Gerrymandering is not quite accurate as they not merely changing the boundaries they were attempting to change the electorate.

As I said, it’s an expensive proposition - so using the government’s money and assets instead is a more productive procedure. The trick is to avoid the law of unintended consequences, and be careful where the displaced electorate goes.

In Dunn v Blumstein, the SCOTUS ruled that any requirement over 30 days would violate the Equal Protection clause.

Example Numero Uno: The forced relocations after Hurricane Katrina.

My dad always claimed that that was how Torrance (CA) was able to annex the Lomita Airport after WWII. Something about setting up a bunch of trailers.

He always did have a weakness for government related CTs, though, so it could have been just an angry rumor.

It’s also open to attack advertising by the other party to increase turnout among their voters. “Stand up to outside money by going to the polls,” etc.

There’s also no guarantee that people moved in this way would actually vote the way their employer hoped.

Way before Shirley Porter, it was said that a substantial motive behind the then London County Council’s massive public housing programme was to move potential Labour voters into Conservative constituencies and its leader Herbert Morrison said “We’ll build them out”. Didn’t entirely work.
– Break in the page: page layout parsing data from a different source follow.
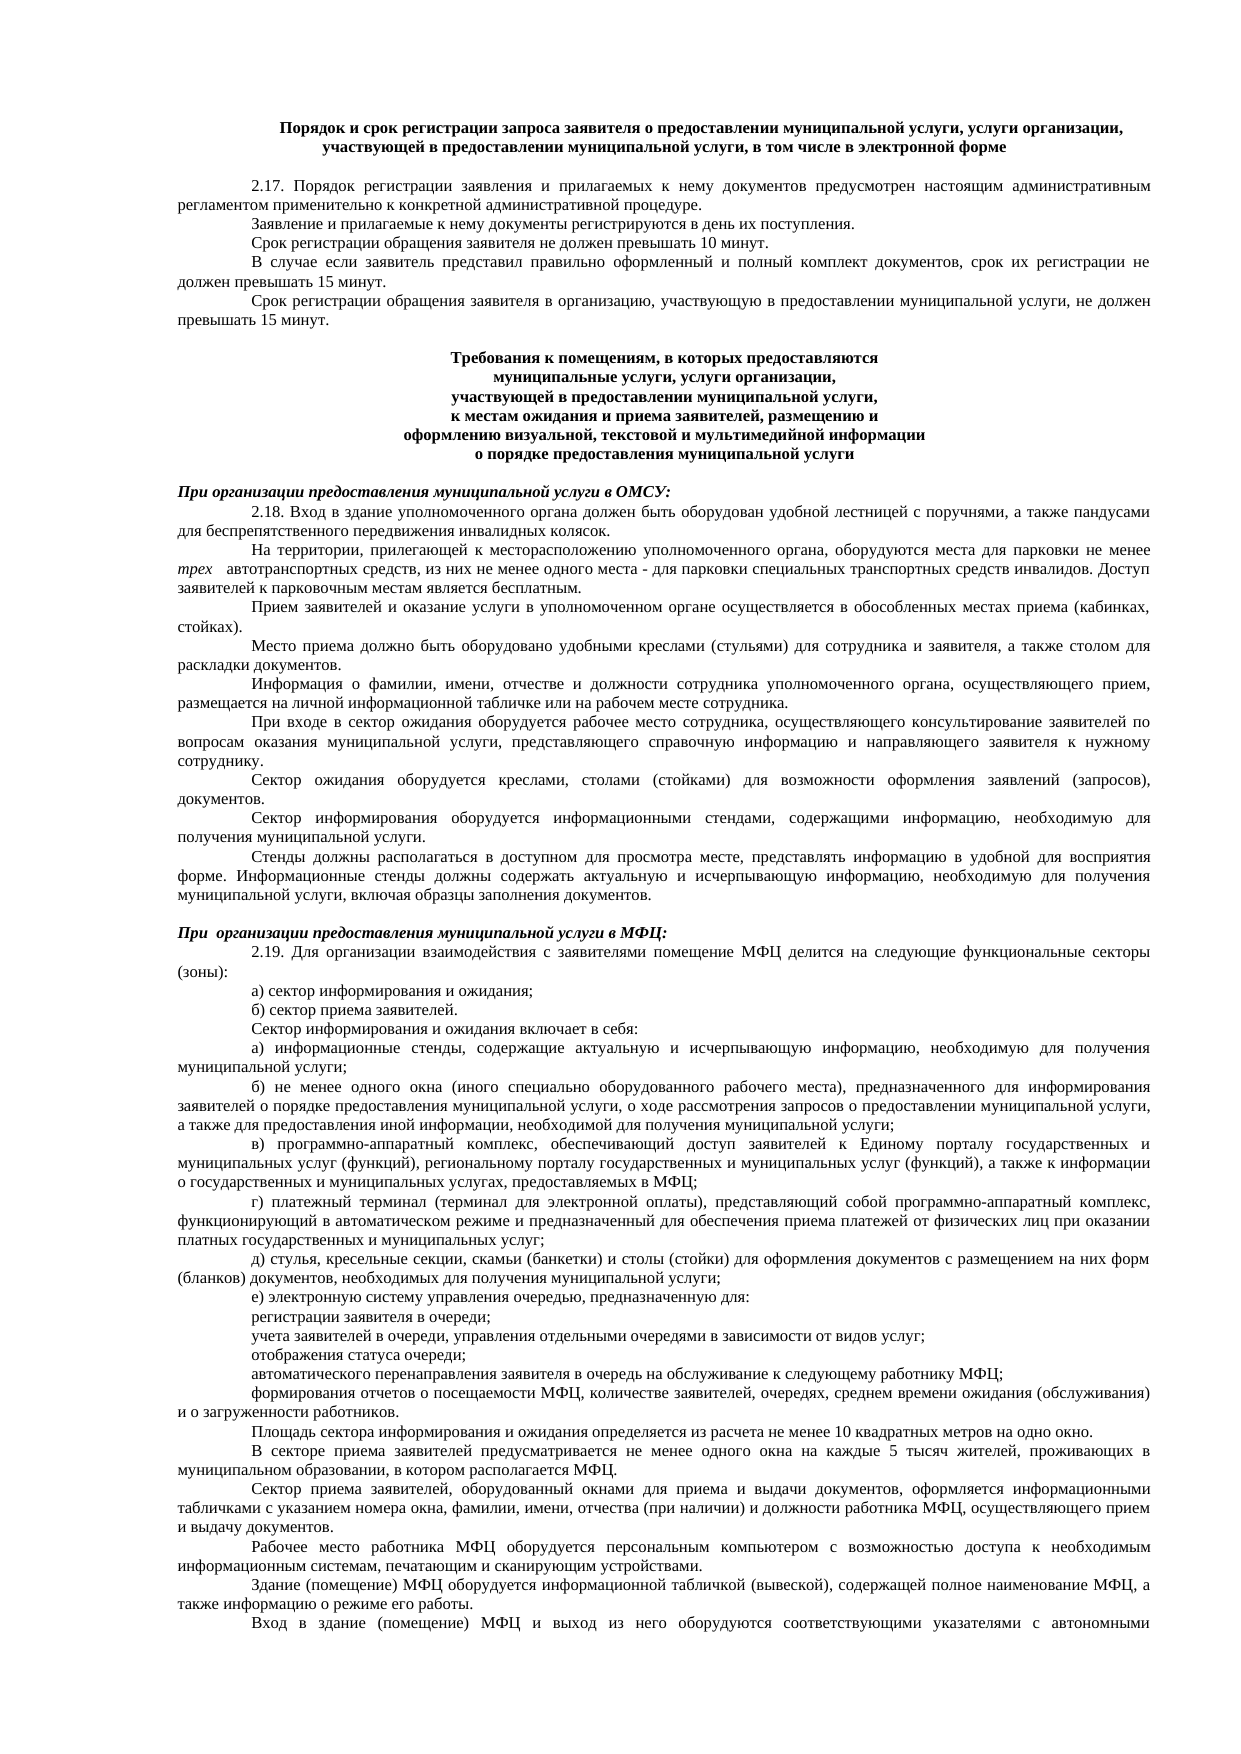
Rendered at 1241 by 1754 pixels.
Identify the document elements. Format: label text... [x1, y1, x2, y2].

text Сектор информирования и ожидания включает в себя: [177, 1019, 1152, 1038]
text Сектор информирования оборудуется информационными стендами, содержащими информацию, необходимую для получения муниципальной услуги. [177, 808, 1152, 846]
text В секторе приема заявителей предусматривается не менее одного окна на каждые 5 тысяч жителей, проживающих в муниципальном образовании, в котором располагается МФЦ. [177, 1441, 1152, 1479]
text в) программно-аппаратный комплекс, обеспечивающий доступ заявителей к Единому порталу государственных и муниципальных услуг (функций), региональному порталу государственных и муниципальных услуг (функций), а также к информации о государственных и муниципальных услугах, предоставляемых в МФЦ; [177, 1134, 1152, 1191]
text Сектор ожидания оборудуется креслами, столами (стойками) для возможности оформления заявлений (запросов), документов. [177, 770, 1152, 808]
text б) не менее одного окна (иного специально оборудованного рабочего места), предназначенного для информирования заявителей о порядке предоставления муниципальной услуги, о ходе рассмотрения запросов о предоставлении муниципальной услуги, а также для предоставления иной информации, необходимой для получения муниципальной услуги; [177, 1076, 1152, 1134]
text а) информационные стенды, содержащие актуальную и исчерпывающую информацию, необходимую для получения муниципальной услуги; [177, 1038, 1152, 1076]
text к местам ожидания и приема заявителей, размещению и [177, 406, 1152, 425]
text Здание (помещение) МФЦ оборудуется информационной табличкой (вывеской), содержащей полное наименование МФЦ, а также информацию о режиме его работы. [177, 1575, 1152, 1613]
text автоматического перенаправления заявителя в очередь на обслуживание к следующему работнику МФЦ; [177, 1364, 1152, 1383]
text При организации предоставления муниципальной услуги в ОМСУ: [177, 482, 1152, 501]
text участвующей в предоставлении муниципальной услуги, [177, 386, 1152, 406]
text 2.17. Порядок регистрации заявления и прилагаемых к нему документов предусмотрен настоящим административным регламентом применительно к конкретной административной процедуре. [177, 176, 1152, 214]
text Информация о фамилии, имени, отчестве и должности сотрудника уполномоченного органа, осуществляющего прием, размещается на личной информационной табличке или на рабочем месте сотрудника. [177, 674, 1152, 712]
text оформлению визуальной, текстовой и мультимедийной информации [177, 425, 1152, 444]
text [177, 1613, 1152, 1632]
text Площадь сектора информирования и ожидания определяется из расчета не менее 10 квадратных метров на одно окно. [177, 1421, 1152, 1441]
text е) электронную систему управления очередью, предназначенную для: [177, 1287, 1152, 1306]
text На территории, прилегающей к месторасположению уполномоченного органа, оборудуются места для парковки не менее трех автотранспортных средств, из них не менее одного места - для парковки специальных транспортных средств инвалидов. Доступ заявителей к парковочным местам является бесплатным. [177, 540, 1152, 597]
text д) стулья, кресельные секции, скамьи (банкетки) и столы (стойки) для оформления документов с размещением на них форм (бланков) документов, необходимых для получения муниципальной услуги; [177, 1249, 1152, 1287]
text При организации предоставления муниципальной услуги в МФЦ: [177, 923, 1152, 942]
text регистрации заявителя в очереди; [177, 1306, 1152, 1326]
text В случае если заявитель представил правильно оформленный и полный комплект документов, срок их регистрации не должен превышать 15 минут. [177, 252, 1152, 291]
text отображения статуса очереди; [177, 1345, 1152, 1364]
text При входе в сектор ожидания оборудуется рабочее место сотрудника, осуществляющего консультирование заявителей по вопросам оказания муниципальной услуги, представляющего справочную информацию и направляющего заявителя к нужному сотруднику. [177, 712, 1152, 770]
text Срок регистрации обращения заявителя не должен превышать 10 минут. [177, 233, 1152, 252]
text б) сектор приема заявителей. [177, 1000, 1152, 1019]
text формирования отчетов о посещаемости МФЦ, количестве заявителей, очередях, среднем времени ожидания (обслуживания) и о загруженности работников. [177, 1383, 1152, 1421]
text Срок регистрации обращения заявителя в организацию, участвующую в предоставлении муниципальной услуги, не должен превышать 15 минут. [177, 291, 1152, 329]
text Место приема должно быть оборудовано удобными креслами (стульями) для сотрудника и заявителя, а также столом для раскладки документов. [177, 636, 1152, 674]
text 2.18. Вход в здание уполномоченного органа должен быть оборудован удобной лестницей с поручнями, а также пандусами для беспрепятственного передвижения инвалидных колясок. [177, 501, 1152, 540]
text о порядке предоставления муниципальной услуги [177, 444, 1152, 463]
text а) сектор информирования и ожидания; [177, 981, 1152, 1000]
text Требования к помещениям, в которых предоставляются [177, 348, 1152, 367]
text учета заявителей в очереди, управления отдельными очередями в зависимости от видов услуг; [177, 1326, 1152, 1345]
text 2.19. Для организации взаимодействия с заявителями помещение МФЦ делится на следующие функциональные секторы (зоны): [177, 942, 1152, 981]
text Стенды должны располагаться в доступном для просмотра месте, представлять информацию в удобной для восприятия форме. Информационные стенды должны содержать актуальную и исчерпывающую информацию, необходимую для получения муниципальной услуги, включая образцы заполнения документов. [177, 846, 1152, 904]
text Прием заявителей и оказание услуги в уполномоченном органе осуществляется в обособленных местах приема (кабинках, стойках). [177, 597, 1152, 636]
text Сектор приема заявителей, оборудованный окнами для приема и выдачи документов, оформляется информационными табличками с указанием номера окна, фамилии, имени, отчества (при наличии) и должности работника МФЦ, осуществляющего прием и выдачу документов. [177, 1479, 1152, 1536]
text Рабочее место работника МФЦ оборудуется персональным компьютером с возможностью доступа к необходимым информационным системам, печатающим и сканирующим устройствами. [177, 1536, 1152, 1575]
text муниципальные услуги, услуги организации, [177, 367, 1152, 386]
text Порядок и срок регистрации запроса заявителя о предоставлении муниципальной услуги, услуги организации, участвующей в предоставлении муниципальной услуги, в том числе в электронной форме [177, 118, 1152, 156]
text г) платежный терминал (терминал для электронной оплаты), представляющий собой программно-аппаратный комплекс, функционирующий в автоматическом режиме и предназначенный для обеспечения приема платежей от физических лиц при оказании платных государственных и муниципальных услуг; [177, 1191, 1152, 1249]
text Заявление и прилагаемые к нему документы регистрируются в день их поступления. [177, 214, 1152, 233]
Human nature being what it is; if you move people into a better environment, they get better jobs, and their kids go to better schools, their politics begin to move to the right.

I’m not saying that this would be effective – it would actually be terribly expensive, and nowhere close to guaranteed.
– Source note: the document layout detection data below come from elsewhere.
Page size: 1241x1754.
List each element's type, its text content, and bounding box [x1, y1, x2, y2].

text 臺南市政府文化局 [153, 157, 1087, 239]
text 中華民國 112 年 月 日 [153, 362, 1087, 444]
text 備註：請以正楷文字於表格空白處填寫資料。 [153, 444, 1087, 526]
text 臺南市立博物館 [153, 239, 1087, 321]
But it could undermine confidence in the electoral college, especially if it weren’t hidden. If some SuperPAC openly advertises some sort of personal gain in exchange for moving to certain swing districts and states, that might spur some change in opinion about the electoral college.

It would be expensive to do it in that fashion.
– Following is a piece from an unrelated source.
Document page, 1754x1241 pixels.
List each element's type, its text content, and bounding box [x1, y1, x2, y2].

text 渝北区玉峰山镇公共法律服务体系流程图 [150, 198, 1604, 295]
Paying people to just live p there, especially if you are looking to do it for more than just one election cycle is going to be very costly.

What you could do instead is to actually create a community. You may have the call center as a primary source of income for the town, especially if you use it for non-political stuff in between elections. If you could bring in some other industries to support the local economy, even better. But point is, the community have its own economy, even the very wealthy would not be able to just pay to keep a town running.

Put it right around here, and with only a few hundred thousand residents, and a bit of sprawling, you can pick up not just some presidential votes, but house and senate votes for 3 states. If the metropolis gets big enough to extend north a couple dozen miles, you can pick up ND too.

A version of this was tried in Wasco County, Oregon once…and residents saw red.

Doesn’t sound illegal, but then again I am no lawyer. But even many billions of dollars spent this way might only budge the Electoral College by one EV or two.

I’d actually been musing this very topic yesterday and today. Seems that the Democratic Party ought to move as many Democrats out of states like Texas as possible, and flood them into lowly populated red states like Wyoming, North Dakota, Alaska, etc. That way they reduce Texas’ electoral votes (maybe from 38 EVs down to 24,) and also pick up perhaps a couple dozen EVs in the process, and maybe gain 5-6 Senators.

Republicans in California and New York ought to move en masse to places like Delaware, New Hampshire, New Mexico, Nevada etc. and in the process reduce California and New York’s EVs from 55 and 29 down to maybe 32 and 17, and also pick up several dozen EVs and maybe 5-6 more Senators.

This sounds like a computer game. I kinda think there might be some small real world complications.

It’s not quite the same thing, but Walt Disney World in Florida basically controls the local governments of the land it sits on.